I was driving home from work the other day, was waiting at a traffic light, and up next to me pulls this – well, for lack of a better word – Crown Victoria. At least, I think it was – it was shaped like one, except for the 47″ tires, the swirly-like paint, and other than that, I dunno. I dunno because it was vibrating too hard to get a good look at it. It was vibrating too hard because evidently the driver (young guy, slouched down, hand kinda hanging over the steering wheel, baseball cap snugged down backwards on his grape) had a hearing problem, and had the stereo turned up so loud MY windows were shaking.

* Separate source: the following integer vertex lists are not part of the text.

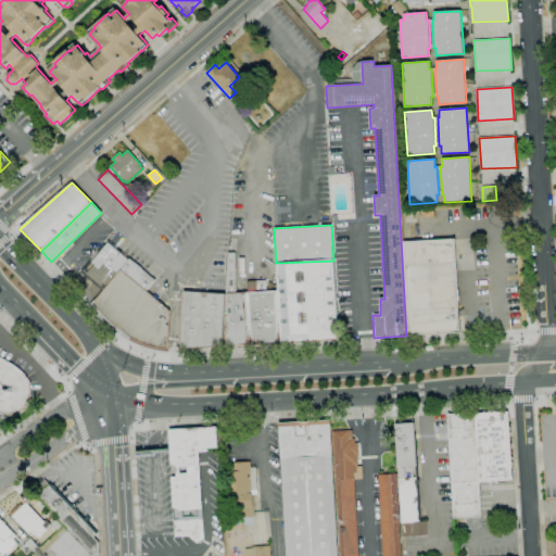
[(408,336),(403,242),(455,239),(459,332),(408,336)]
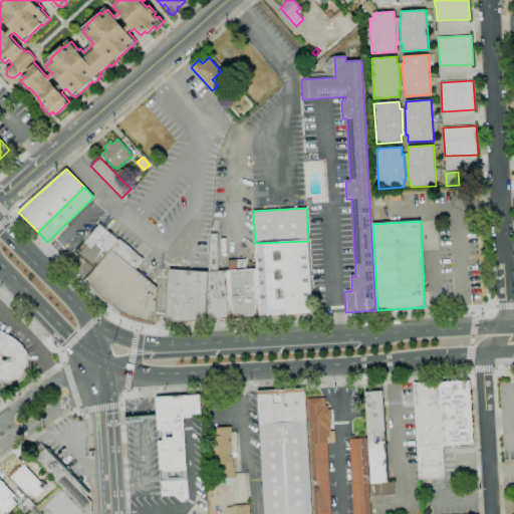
[(94,269),(74,252),(77,248),(81,251),(86,245),(84,243),(100,224),(119,240),(94,269)]
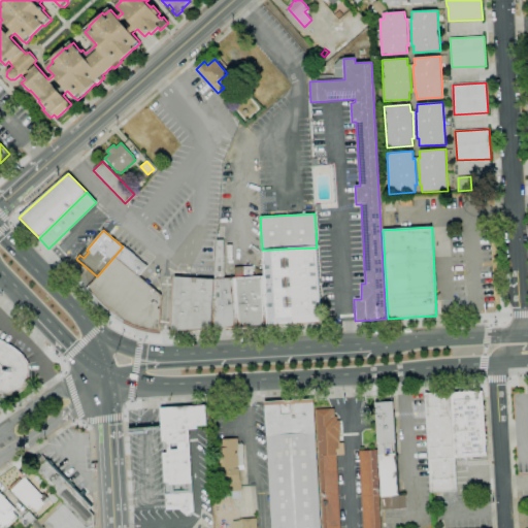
[(215,279),(216,266),(217,240),(224,240),(225,278),(215,279)]
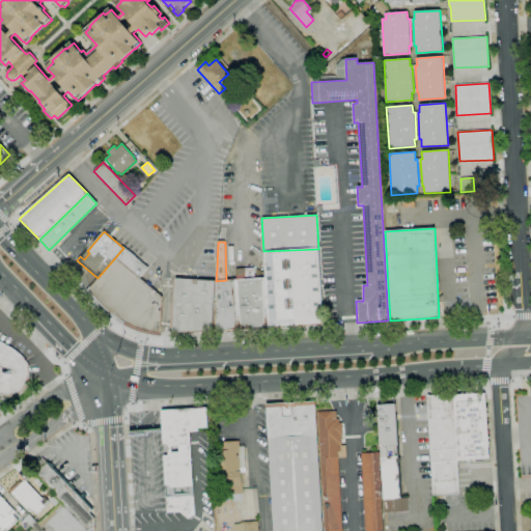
[(87,290),(98,278),(123,248),(123,247),(147,268),(139,278),(162,298),(160,334),(156,333),(150,332),(144,331),(138,329),(134,328),(129,326),(124,324),(119,319),(115,316),(111,313),(107,310),(87,290)]
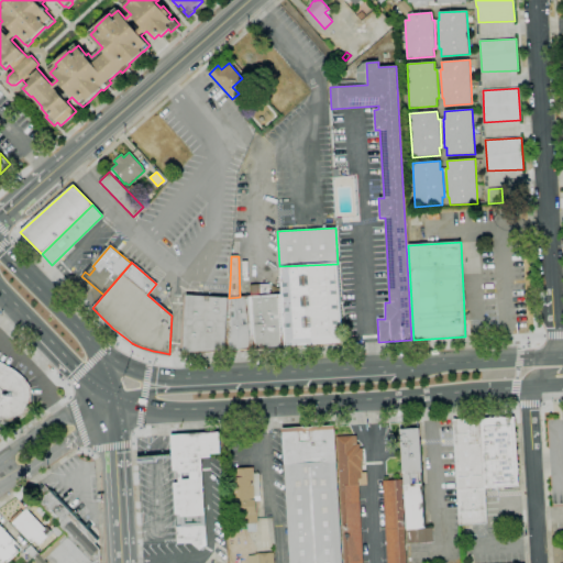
[(338,264),(342,344),(284,348),(280,295),(279,266),(338,264)]
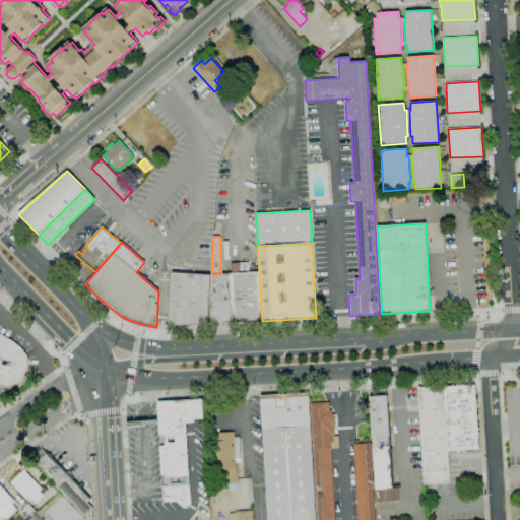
[(230,274),(232,273),(231,263),(249,262),(250,273),(259,272),(262,321),(232,322),(230,274)]
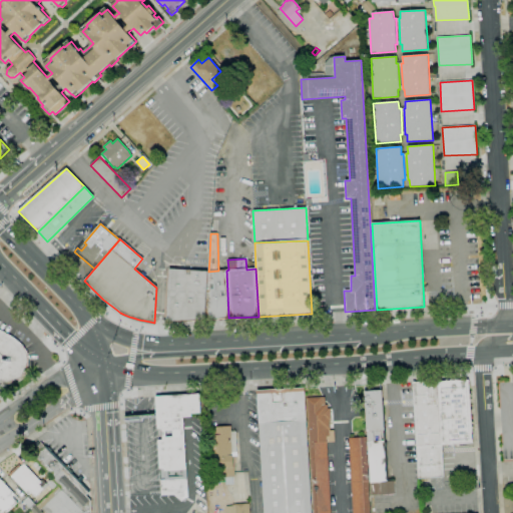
[(166,322),(169,269),(208,272),(205,320),(166,322)]
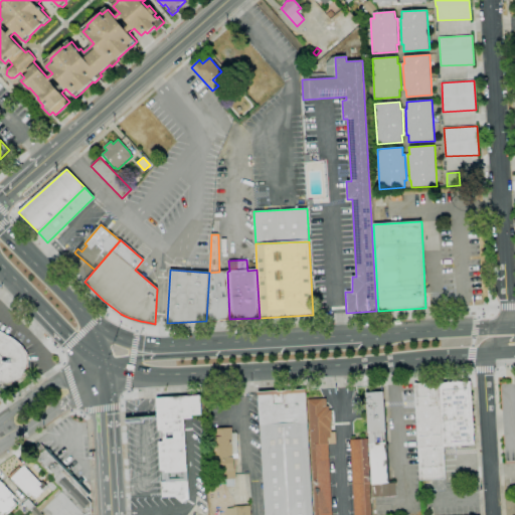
[(209,273),(219,272),(227,272),(229,319),(206,321),(209,273)]
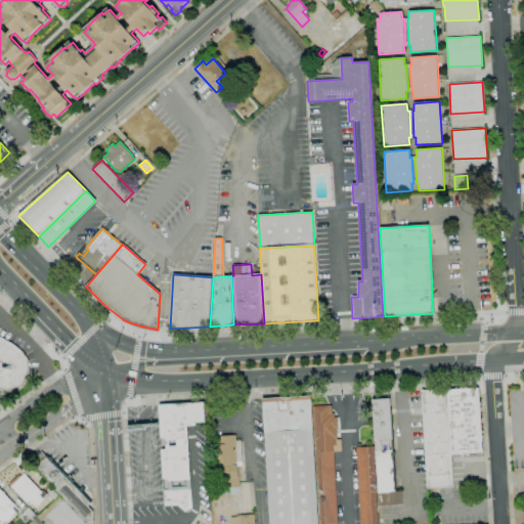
[(0,336),(14,345),(18,349),(23,352),(25,355),(27,359),(29,362),(29,367),(29,372),(29,374),(28,378),(26,382),(23,385),(20,387),(17,388),(14,390),(10,391),(8,391),(5,391),(3,391),(0,393),(0,336)]
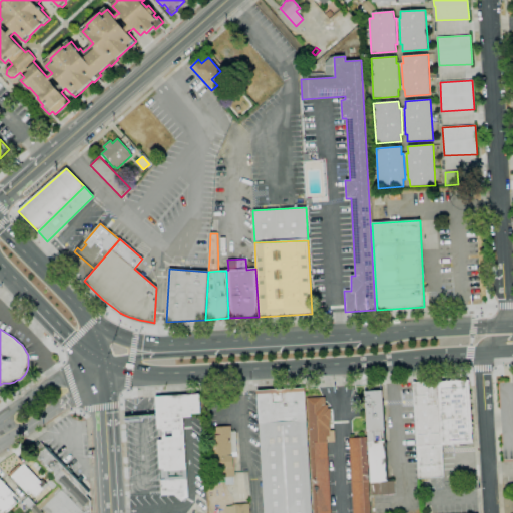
[(445,382),(446,380),(448,380),(450,382),(451,380),(453,380),(454,381),(455,380),(457,379),(459,381),(469,380),(473,447),(456,448),(456,445),(441,446),(438,382),(445,382)]
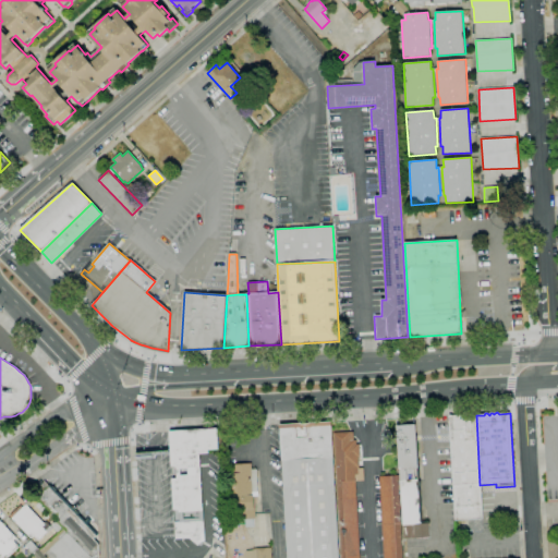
[(480,485),(482,519),(455,521),(449,416),(476,414),(476,415),(480,485)]
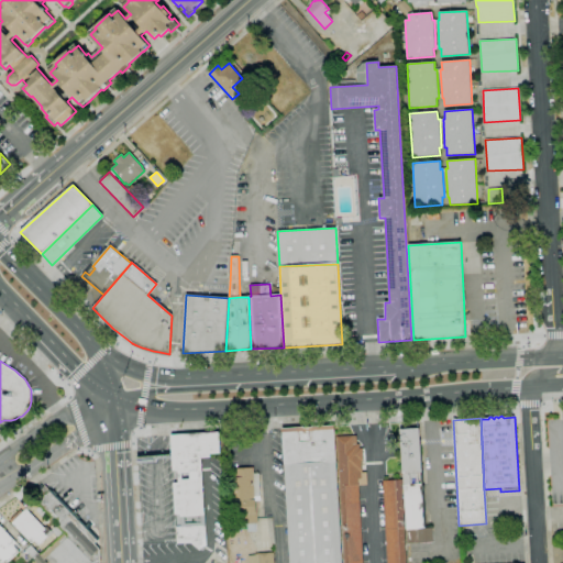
[(285,464),(283,429),(334,426),(337,462),(285,464)]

I say stereo, but it might have been some kind of mob-fighting equipment, because all I could really hear/feel was some kind of “Booooooooom! Booooooooom!” at regular intervals, and struggling to be heard over that was this guy who was sing-songing about 9’s, b***ches, and better get out dat do’.
After giving this whole setup the fisheye, I was almost overwhelmed with the notion to walk over, tap on his window, and ask him if he really, truthfully, enjoyed that annoying shit, or was he just doing it because all his buds were doing it. But I didn’t – almost, but not quite. Instead I sat back and pondered, and eventually came to a conclusion:
That rather unfortunate young man ain’t one smidgen different than any of the rest of us.
How do I know that? Easy. He’s just doing what he knows, and what all the folks who came before him have done – imitating.
Cool – yeah? no?
I grew up in the 60’s, was a teen in the 70’s, and can tell you it was the same then. The hippie age was dying out by the time I hit my teens, but bellbottoms and denim were all the rage, fluffy hair on girls (with about half a can of hairspray to boot – any one of them could have gone up in flames just by looking at a lighter), long hair on guys, and platform soles. Was it because we all liked to look like a Saturday Night Fever crowd scene? Hope not. No, it was onaccountabecause we wanted to be cool, accepted, belong. No more, no less.
And of course, anyone can recall the same stuff, no matter what age. Fedoras, pin-stripe suits, disco, rock, wing-tips, cars jacked up in the ass, low-riders, denim (remember when bluejeans were only worn by farmers? I do), fuzzy dice, and the list goes on and on. It also includes language: cool, dude, bro, pencil you in, awesome, chill, rad, do lunch, lame, totally…how many times have you heard those? (You can ask Mom or Dad if you have to.) No? Okay, then…how about brain fart, muffin top, showmance, or fugly?
And now that I’ve sludged my way through to the wordy part of this soap-box-standing derby, let’s go to my current bane – the one word that I’ve come to hate above alllllll others.
Now, this part you’re going to hate me for, ’cause it’s gonna be like you just bought a 2005 Impala. Suddenly, you’re going to see all the 2005 Impalas that come within a mile of ya. Right?
Cast a curse at me whenever you like, but pay attention, and listen to how many times the “A” word is used nowadays. It’s epidemic, so it is. No one can say “you bet”, or “you’re right”, or “darned tootin'”, or “bet your ass” anymore. Why? ‘Cause “ab-so-fuckin’-lutely” is the cool word for today.
We can’t escape it. It’s in our blood, desiring to be accepted, brought in, wrapped around by the warm arms of societal standards.
Bump that – I’d rather be a writer, and concentrate on using as many different words from anyone else as is by God possible.